Input
========================================================================

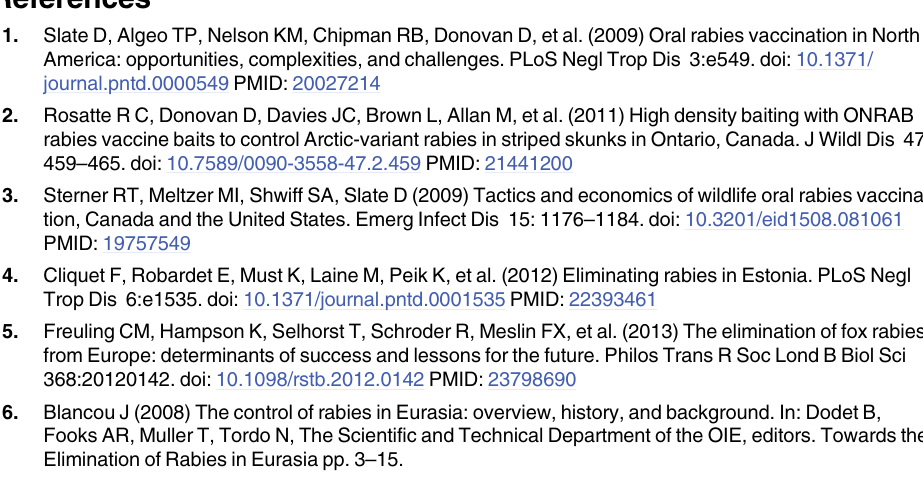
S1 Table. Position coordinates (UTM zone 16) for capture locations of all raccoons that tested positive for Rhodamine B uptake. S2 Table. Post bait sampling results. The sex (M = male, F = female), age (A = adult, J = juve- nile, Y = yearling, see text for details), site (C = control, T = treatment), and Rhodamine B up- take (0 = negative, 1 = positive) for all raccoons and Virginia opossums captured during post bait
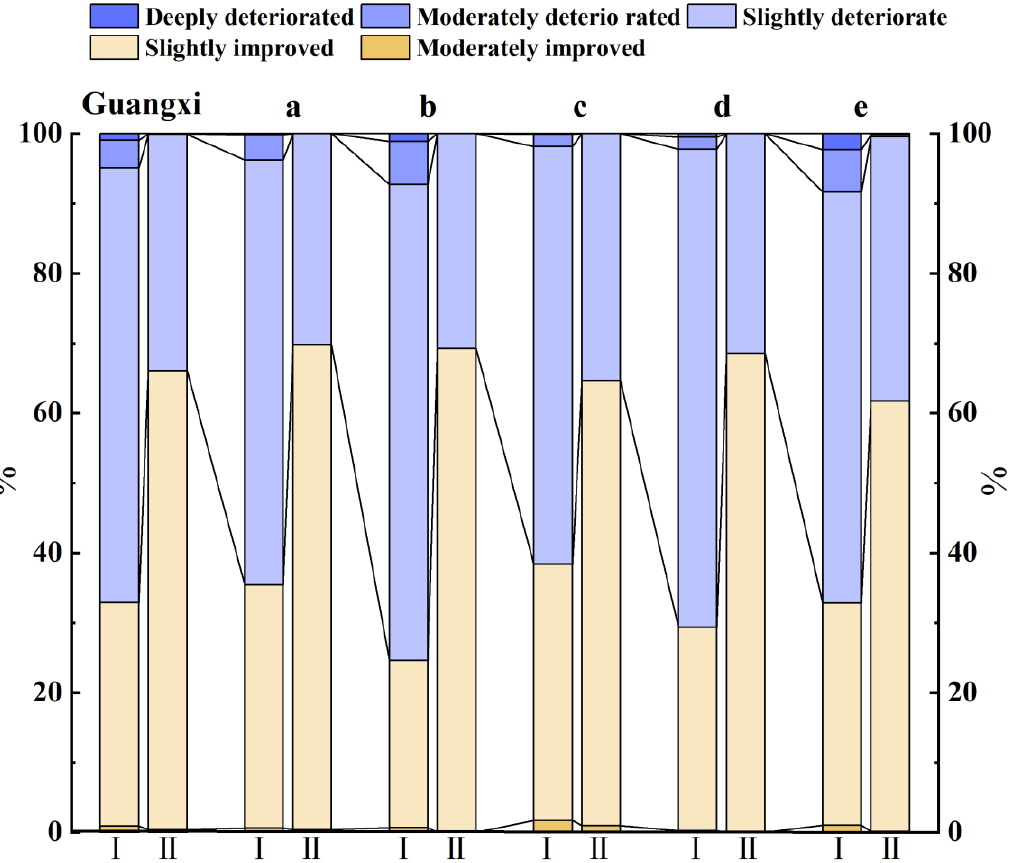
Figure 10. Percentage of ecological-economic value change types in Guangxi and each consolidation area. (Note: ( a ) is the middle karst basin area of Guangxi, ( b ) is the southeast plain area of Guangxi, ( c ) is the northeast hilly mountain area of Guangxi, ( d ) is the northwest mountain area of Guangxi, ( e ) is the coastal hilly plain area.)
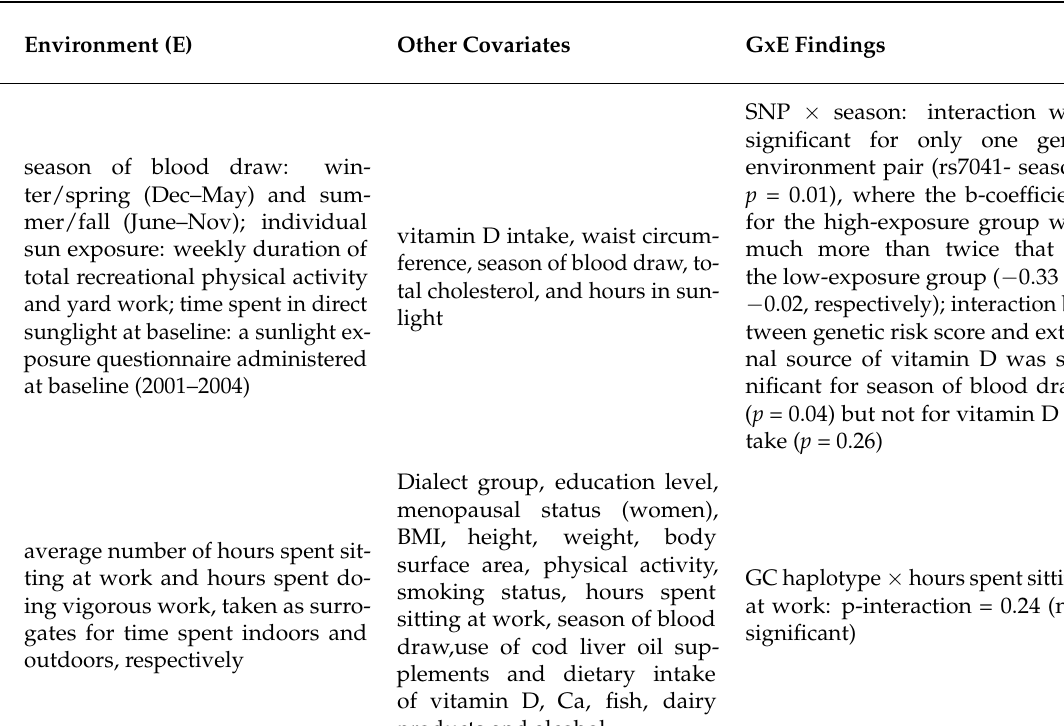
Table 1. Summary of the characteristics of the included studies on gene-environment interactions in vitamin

========================================================================

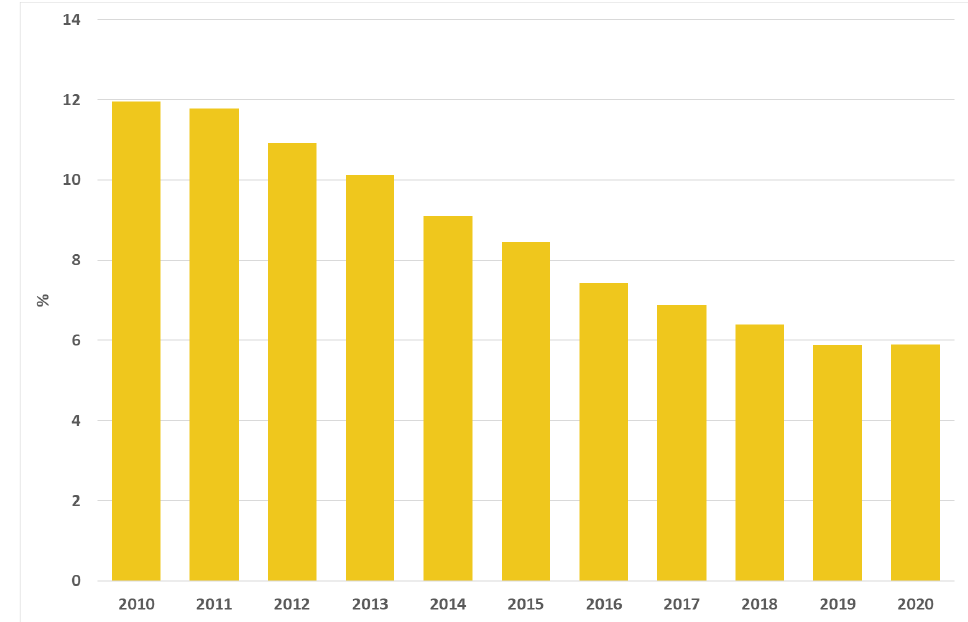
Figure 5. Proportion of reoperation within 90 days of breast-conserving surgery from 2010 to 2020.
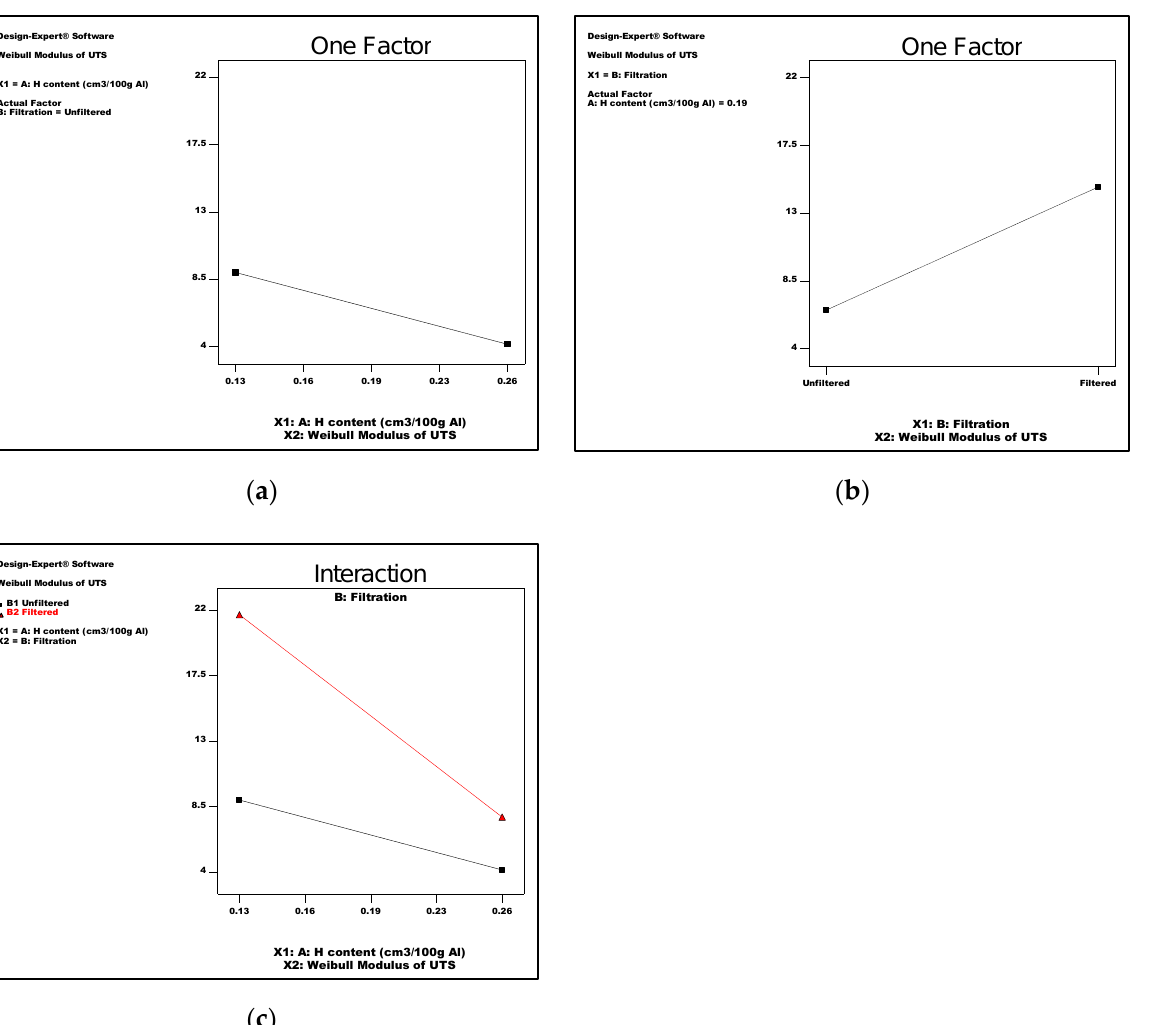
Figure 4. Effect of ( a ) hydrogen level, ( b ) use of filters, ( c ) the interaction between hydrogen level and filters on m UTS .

========================================================================

Your instructions
All pictures are to be skipped. Output, word for word, the lines in the data above starting at the line containing "Figure 5. Proportion" and ending at the line containing "Figure 4. Effect".

Answer
Figure 5. Proportion of reoperation within 90 days of breast-conserving surgery from 2010 to 2020.
Figure 4. Effect of ( a ) hydrogen level, ( b ) use of filters, ( c ) the interaction between hydrogen level and filters on m UTS .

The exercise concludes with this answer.